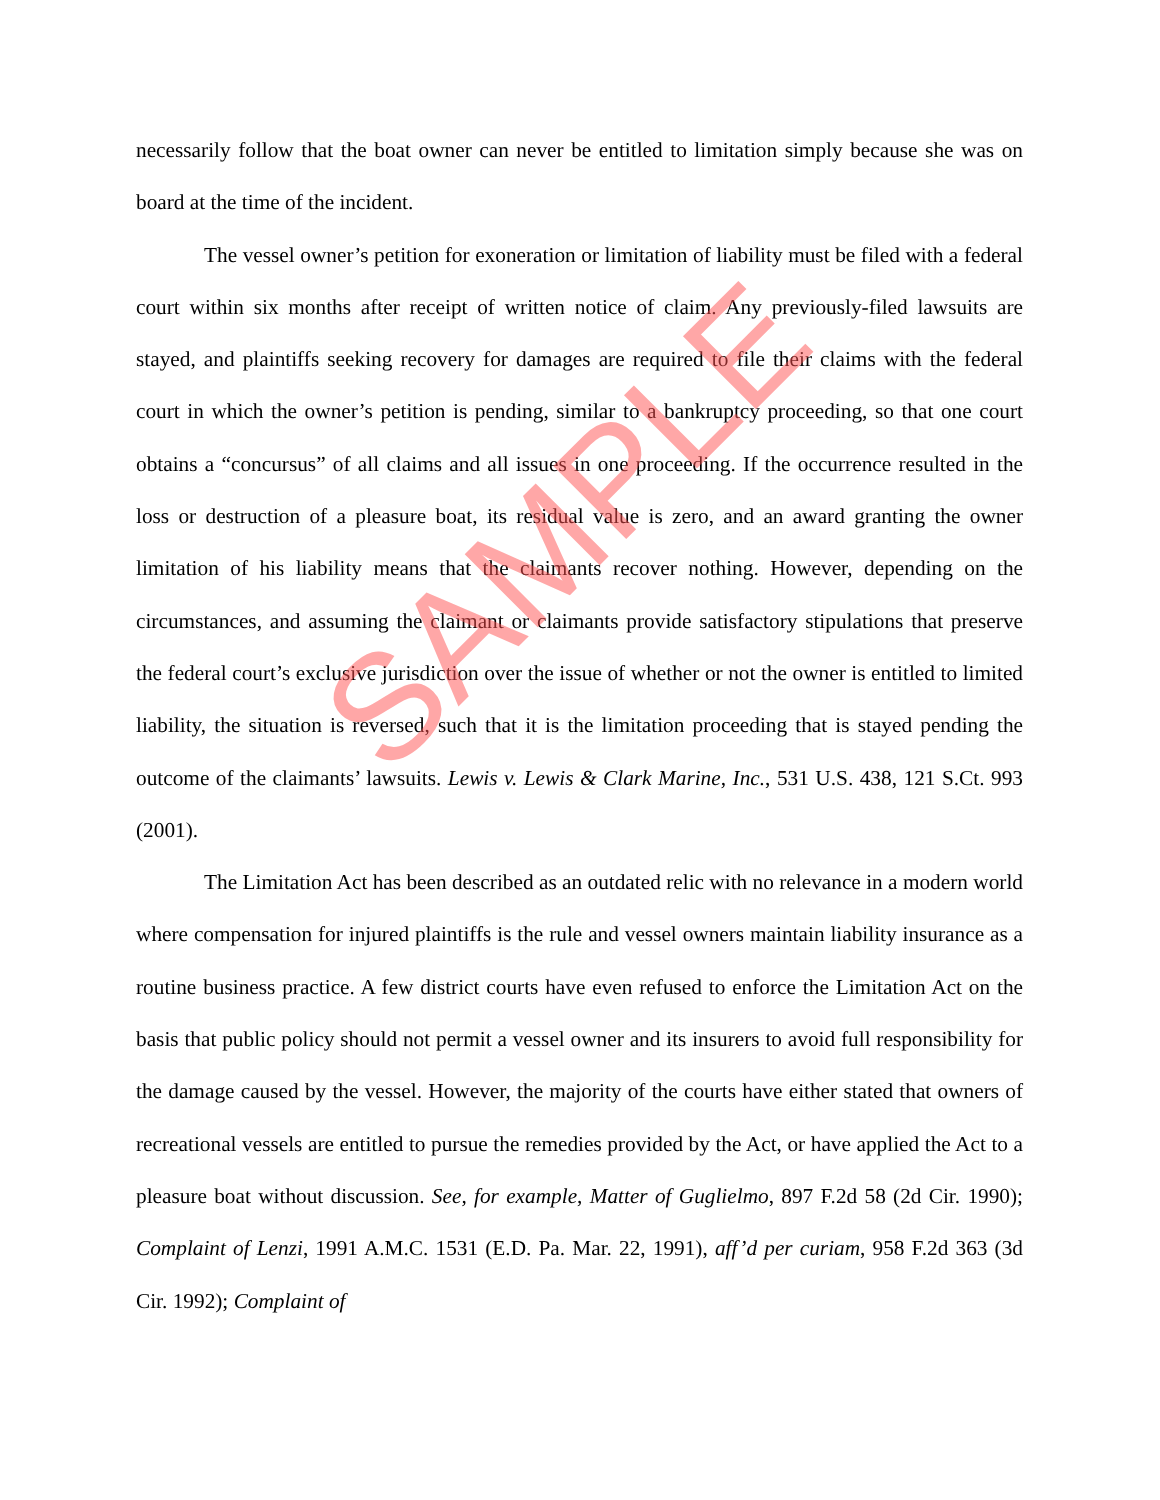necessarily follow that the boat owner can never be entitled to limitation simply because she was on board at the time of the incident.
The vessel owner’s petition for exoneration or limitation of liability must be filed with a federal court within six months after receipt of written notice of claim. Any previously-filed lawsuits are stayed, and plaintiffs seeking recovery for damages are required to file their claims with the federal court in which the owner’s petition is pending, similar to a bankruptcy proceeding, so that one court obtains a “concursus” of all claims and all issues in one proceeding. If the occurrence resulted in the loss or destruction of a pleasure boat, its residual value is zero, and an award granting the owner limitation of his liability means that the claimants recover nothing. However, depending on the circumstances, and assuming the claimant or claimants provide satisfactory stipulations that preserve the federal court’s exclusive jurisdiction over the issue of whether or not the owner is entitled to limited liability, the situation is reversed, such that it is the limitation proceeding that is stayed pending the outcome of the claimants’ lawsuits. Lewis v. Lewis & Clark Marine, Inc., 531 U.S. 438, 121 S.Ct. 993 (2001).
The Limitation Act has been described as an outdated relic with no relevance in a modern world where compensation for injured plaintiffs is the rule and vessel owners maintain liability insurance as a routine business practice. A few district courts have even refused to enforce the Limitation Act on the basis that public policy should not permit a vessel owner and its insurers to avoid full responsibility for the damage caused by the vessel. However, the majority of the courts have either stated that owners of recreational vessels are entitled to pursue the remedies provided by the Act, or have applied the Act to a pleasure boat without discussion. See, for example, Matter of Guglielmo, 897 F.2d 58 (2d Cir. 1990); Complaint of Lenzi, 1991 A.M.C. 1531 (E.D. Pa. Mar. 22, 1991), aff’d per curiam, 958 F.2d 363 (3d Cir. 1992); Complaint of
SAMPLE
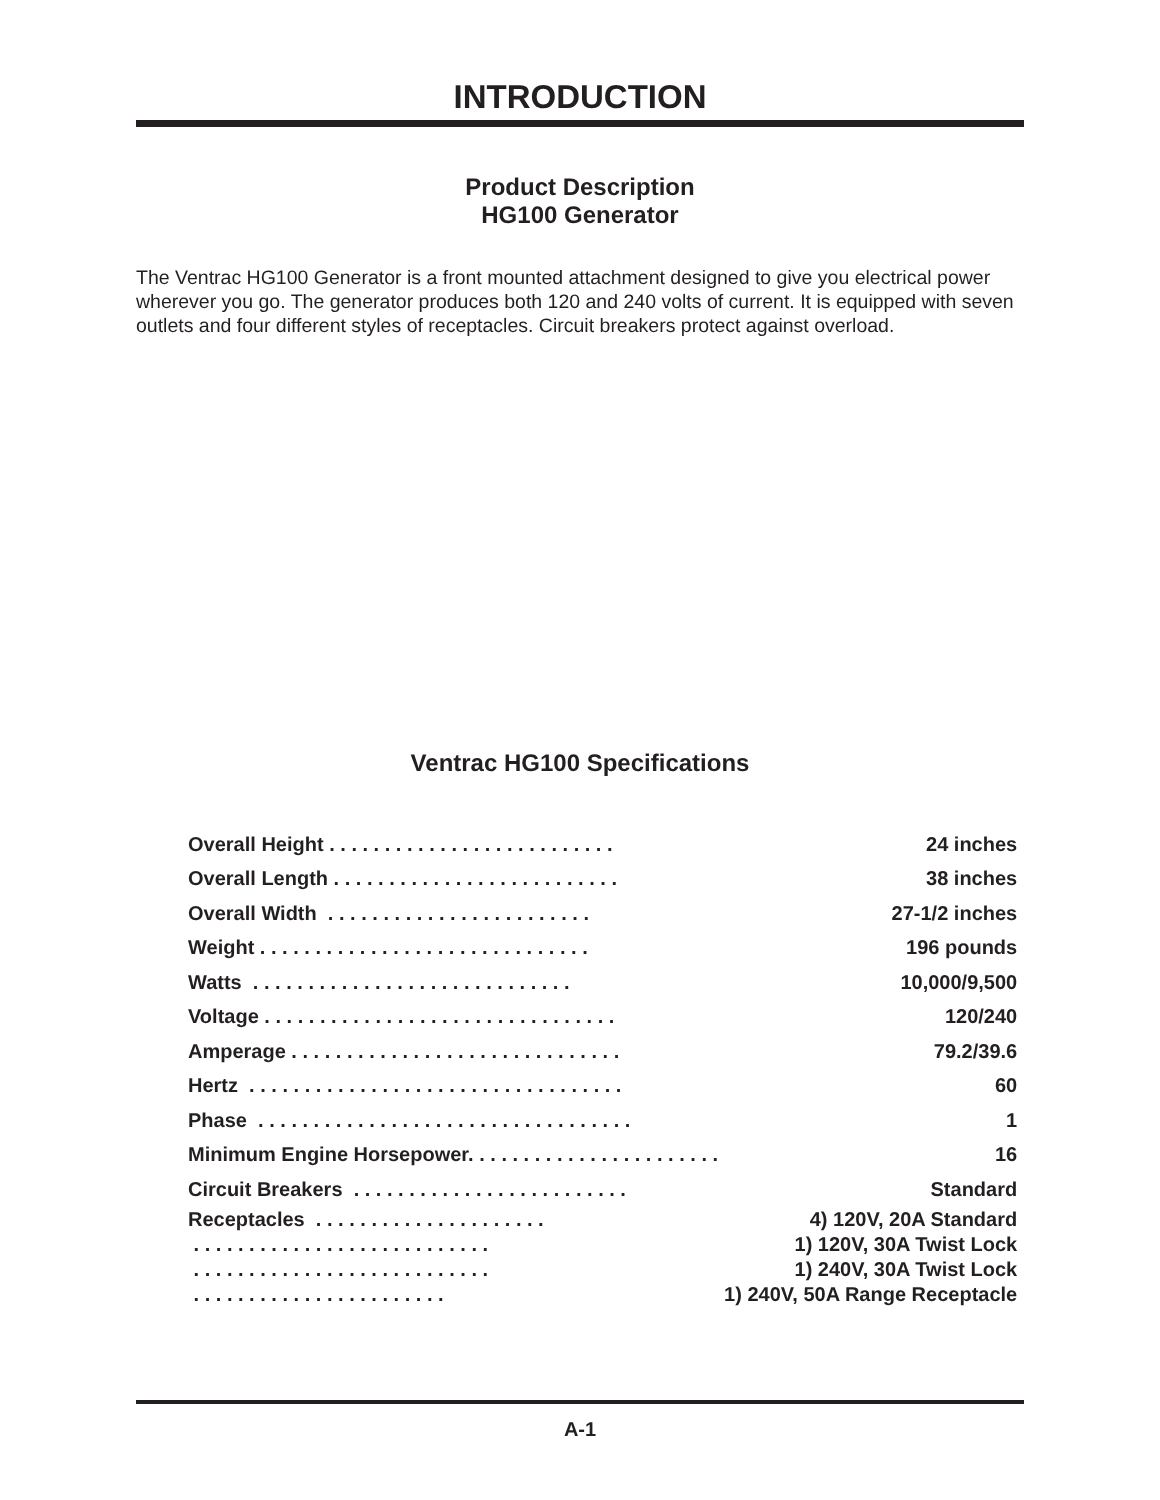INTRODUCTION
Product Description
HG100 Generator
The Ventrac HG100 Generator is a front mounted attachment designed to give you electrical power wherever you go. The generator produces both 120 and 240 volts of current. It is equipped with seven outlets and four different styles of receptacles. Circuit breakers protect against overload.
Ventrac HG100 Specifications
| Overall Height . . . . . . . . . . . . . . . . . . . . . . . . . . | 24 inches |
| Overall Length . . . . . . . . . . . . . . . . . . . . . . . . . . | 38 inches |
| Overall Width . . . . . . . . . . . . . . . . . . . . . . . . | 27-1/2 inches |
| Weight . . . . . . . . . . . . . . . . . . . . . . . . . . . . . . | 196 pounds |
| Watts . . . . . . . . . . . . . . . . . . . . . . . . . . . . . | 10,000/9,500 |
| Voltage . . . . . . . . . . . . . . . . . . . . . . . . . . . . . . . . | 120/240 |
| Amperage . . . . . . . . . . . . . . . . . . . . . . . . . . . . . . | 79.2/39.6 |
| Hertz . . . . . . . . . . . . . . . . . . . . . . . . . . . . . . . . . . | 60 |
| Phase . . . . . . . . . . . . . . . . . . . . . . . . . . . . . . . . . . | 1 |
| Minimum Engine Horsepower. . . . . . . . . . . . . . . . . . . . . . . | 16 |
| Circuit Breakers . . . . . . . . . . . . . . . . . . . . . . . . . | Standard |
| Receptacles . . . . . . . . . . . . . . . . . . . . . | 4) 120V, 20A Standard |
| . . . . . . . . . . . . . . . . . . . . . . . . . . . | 1) 120V, 30A Twist Lock |
| . . . . . . . . . . . . . . . . . . . . . . . . . . . | 1) 240V, 30A Twist Lock |
| . . . . . . . . . . . . . . . . . . . . . . . | 1) 240V, 50A Range Receptacle |
A-1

EXERCISE PROMPT =
The word "inches" appears in some lines above. Return every one of those lines.

SOLUTION TO THIS EXERCISE =
| Overall Height . . . . . . . . . . . . . . . . . . . . . . . . . . | 24 inches |
| Overall Length . . . . . . . . . . . . . . . . . . . . . . . . . . | 38 inches |
| Overall Width . . . . . . . . . . . . . . . . . . . . . . . . | 27-1/2 inches |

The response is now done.